= TEXT EXCERPT =
Just like with the Amicus language, the goal of these languages is theoretical and educational. The languages are easy to describe and have just enough features to make writing programs in them easy, as long as you don't care about runtime performance at all.

Description of (0)

(0) has only one basic data type, ordinal numbers.

The language has user-defined named functions. Functions take any number of parameters, each an ordinal, the number of parameters for each function is fixed in the code. Functions return a single ordinal as the return value. Functions can also have additional mutable local variables whose value is also always an ordinal.

Built-in operations include loading or storing variables local to the function, calling named functions, natural number literals, ordinal addition, ordinal multiplication, all six ordered comparisons, and creating and decomposing ordered pairs. Pairs of ordinals are represented as ordinals too.

Recursive function calls are not permitted, functions can only call functions defined earlier in the source code. Control sequences include if-else conditionals, bounded size counting loops, and breaks and returns for jumping out of any number of nested loops or one function early. The counting loops count a loop variable on successive ordinals less than a bound given before you start of the loop, in increasing order. A copy of the loop variable is available during the loop, but assigning to the variable representing that doesn't modify how the loop executes. The loop variable is also available after the loop, keeping either the value when you broke out the loop, or the value of the loop bound if the loop run to completion. On loop iterations where the loop variable is a limit ordinal (an ordinal that isn't zero or a successor), at the start of the loop body, local variables of the function take the value of the limsup of the values of the same variable at the end of all previous iterations of that instance of the same loop. Similarly, when a loop runs to completion and its bound is a limit ordinal, the value of the local variables is the limsup of their values at the end of each loop iteration.

= WHAT TO WORK ON =
1: Do these statements agree with the text about the (0) language? Answer yes or no for each, and quote the exact words from the text that decide it.
(a) A function in (0) may call itself recursively.
(b) Pairs of ordinals are represented as ordinals.
(c) Assigning to the copy of the loop variable changes how the loop runs.
2: Pick up the text about the (0) language right after its last sentence and keep writing it.
You don't need the data at all.

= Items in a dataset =
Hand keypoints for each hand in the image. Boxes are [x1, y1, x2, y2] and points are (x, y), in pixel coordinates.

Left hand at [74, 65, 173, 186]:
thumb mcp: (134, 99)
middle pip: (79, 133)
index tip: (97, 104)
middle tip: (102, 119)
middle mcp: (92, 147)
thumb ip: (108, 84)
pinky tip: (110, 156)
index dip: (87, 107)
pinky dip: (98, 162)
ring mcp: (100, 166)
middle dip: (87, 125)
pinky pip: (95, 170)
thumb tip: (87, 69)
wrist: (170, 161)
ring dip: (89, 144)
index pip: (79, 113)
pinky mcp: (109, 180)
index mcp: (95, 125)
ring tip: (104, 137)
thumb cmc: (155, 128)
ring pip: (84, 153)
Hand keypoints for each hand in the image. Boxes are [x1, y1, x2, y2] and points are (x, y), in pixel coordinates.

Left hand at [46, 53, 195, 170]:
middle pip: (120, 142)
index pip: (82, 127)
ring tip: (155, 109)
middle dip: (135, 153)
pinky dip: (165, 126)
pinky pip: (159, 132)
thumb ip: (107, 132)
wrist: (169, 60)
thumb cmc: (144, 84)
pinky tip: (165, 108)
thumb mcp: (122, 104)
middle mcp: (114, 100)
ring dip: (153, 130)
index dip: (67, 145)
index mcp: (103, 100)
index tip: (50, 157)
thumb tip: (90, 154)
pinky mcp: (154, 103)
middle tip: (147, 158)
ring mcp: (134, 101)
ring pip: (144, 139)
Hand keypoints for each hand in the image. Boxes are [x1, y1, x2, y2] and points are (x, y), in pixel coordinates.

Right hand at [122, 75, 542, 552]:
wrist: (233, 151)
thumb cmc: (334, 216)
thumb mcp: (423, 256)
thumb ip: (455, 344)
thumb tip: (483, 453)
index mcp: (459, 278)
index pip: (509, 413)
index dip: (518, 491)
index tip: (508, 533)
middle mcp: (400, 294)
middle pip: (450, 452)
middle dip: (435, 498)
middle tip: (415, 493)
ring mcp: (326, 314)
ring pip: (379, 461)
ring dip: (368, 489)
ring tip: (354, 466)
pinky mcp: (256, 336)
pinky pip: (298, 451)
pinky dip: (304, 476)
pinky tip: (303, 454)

==

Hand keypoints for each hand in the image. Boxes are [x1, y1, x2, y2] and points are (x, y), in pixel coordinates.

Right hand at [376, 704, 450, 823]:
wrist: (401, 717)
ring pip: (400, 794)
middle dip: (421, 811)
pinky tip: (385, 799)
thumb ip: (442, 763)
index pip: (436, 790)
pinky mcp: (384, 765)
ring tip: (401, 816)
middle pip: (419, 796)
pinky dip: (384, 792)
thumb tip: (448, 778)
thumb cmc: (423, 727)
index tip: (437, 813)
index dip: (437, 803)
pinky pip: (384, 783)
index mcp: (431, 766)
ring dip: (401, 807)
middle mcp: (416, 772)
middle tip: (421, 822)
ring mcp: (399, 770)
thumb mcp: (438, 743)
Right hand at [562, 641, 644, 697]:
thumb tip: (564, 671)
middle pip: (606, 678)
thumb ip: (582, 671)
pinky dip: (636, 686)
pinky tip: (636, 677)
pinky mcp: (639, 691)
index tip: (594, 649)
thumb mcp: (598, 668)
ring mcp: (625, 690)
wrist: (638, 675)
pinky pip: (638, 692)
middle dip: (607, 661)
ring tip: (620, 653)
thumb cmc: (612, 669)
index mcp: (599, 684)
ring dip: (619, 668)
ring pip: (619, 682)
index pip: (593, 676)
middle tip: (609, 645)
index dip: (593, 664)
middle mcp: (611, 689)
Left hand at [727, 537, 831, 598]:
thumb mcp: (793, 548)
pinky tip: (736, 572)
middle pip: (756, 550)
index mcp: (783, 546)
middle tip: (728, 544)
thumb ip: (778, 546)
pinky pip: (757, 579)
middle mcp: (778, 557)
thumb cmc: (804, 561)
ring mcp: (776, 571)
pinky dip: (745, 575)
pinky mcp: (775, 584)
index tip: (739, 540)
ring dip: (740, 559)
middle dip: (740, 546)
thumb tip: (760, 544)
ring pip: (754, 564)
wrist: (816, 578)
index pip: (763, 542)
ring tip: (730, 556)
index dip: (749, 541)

...

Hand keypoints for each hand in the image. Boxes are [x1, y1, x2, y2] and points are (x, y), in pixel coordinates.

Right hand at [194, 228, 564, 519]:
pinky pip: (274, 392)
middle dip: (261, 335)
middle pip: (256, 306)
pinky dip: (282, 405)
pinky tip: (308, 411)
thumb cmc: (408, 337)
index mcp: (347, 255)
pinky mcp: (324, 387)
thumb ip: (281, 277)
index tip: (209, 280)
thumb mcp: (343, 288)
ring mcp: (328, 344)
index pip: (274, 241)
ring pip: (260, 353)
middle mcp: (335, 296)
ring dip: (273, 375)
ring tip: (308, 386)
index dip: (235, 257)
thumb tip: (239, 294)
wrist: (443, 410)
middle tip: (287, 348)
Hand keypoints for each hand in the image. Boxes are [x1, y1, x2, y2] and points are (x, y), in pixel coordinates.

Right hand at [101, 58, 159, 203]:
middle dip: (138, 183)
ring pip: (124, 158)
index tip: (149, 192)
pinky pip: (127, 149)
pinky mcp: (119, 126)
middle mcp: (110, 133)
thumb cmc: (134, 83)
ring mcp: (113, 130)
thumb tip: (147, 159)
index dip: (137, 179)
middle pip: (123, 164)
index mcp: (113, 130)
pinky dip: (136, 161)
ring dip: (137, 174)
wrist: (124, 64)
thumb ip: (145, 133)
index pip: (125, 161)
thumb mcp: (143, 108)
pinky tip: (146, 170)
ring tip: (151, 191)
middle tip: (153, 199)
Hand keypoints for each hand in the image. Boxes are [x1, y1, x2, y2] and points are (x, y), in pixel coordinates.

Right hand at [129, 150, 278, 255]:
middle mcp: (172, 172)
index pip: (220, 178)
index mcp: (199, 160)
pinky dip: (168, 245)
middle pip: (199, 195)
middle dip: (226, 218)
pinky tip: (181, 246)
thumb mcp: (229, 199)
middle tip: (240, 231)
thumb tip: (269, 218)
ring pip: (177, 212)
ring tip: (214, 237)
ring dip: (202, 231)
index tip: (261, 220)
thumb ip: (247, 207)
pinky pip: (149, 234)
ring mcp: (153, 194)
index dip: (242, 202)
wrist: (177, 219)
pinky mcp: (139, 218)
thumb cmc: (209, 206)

= ANSWERS TO EACH TASK =
1:
(a) No: "Recursive function calls are not permitted"
(b) Yes: "Pairs of ordinals are represented as ordinals too."
(c) No: "assigning to the variable representing that doesn't modify how the loop executes"

2:
There is no IO, when running a program you're just assumed to run a top-level function with parameters and examine the return value.

Properties of (0)

(0) is a total language, that is, programs always have a well-defined return value for any argument, they never get into undefined states or loops that never end. (This is technically only true if you fix a evaluation order for side effects in expressions, which David's description technilcally doesn't specify, but it seems like the intention is a total language, he just didn't document all the details.)

If you restrict the inputs (arguments to the top level function) to natural numbers, then (0) can compute exactly the primitive recursive functions. In this case, the value of all expressions, local variables, and return values will always be a natural number during the execution of the program, and you don't need to use the limsup rule. The execution trace of the program will be finite in this case.

If you don't use such a restriction on the starting arguments, then (0) is uncomputable, and can in fact simulate any Turing machine, solve the halting problem for ordinary Turing machines, and do computations even more powerful than that.


The article also defines a family of other languages that are extensions of (0).


(1) is like (0) but recursive function calls are allowed. This language is not total, because a function may never return if it gets into an infinite recursion.

If you use the restriction that the inputs are natural numbers, then (1) is Turing complete and no more powerful than that. In this case too, the language can't compute values other than natural numbers.


For certain ordinals λ that are called admissible ordinals, we define the language (2)λ as similar to (0) except that “unbounded loops” are allowed. An unbounded loop is similar to a bounded loop whose loop bound is λ, except that if the loop runs to completion, then the program is defined to never end (gives a bottom value). An ordinal λ is called admissible if and only if the language defined this way couldn't compute ordinals greater than or equal to λ.

(2)λ is not total.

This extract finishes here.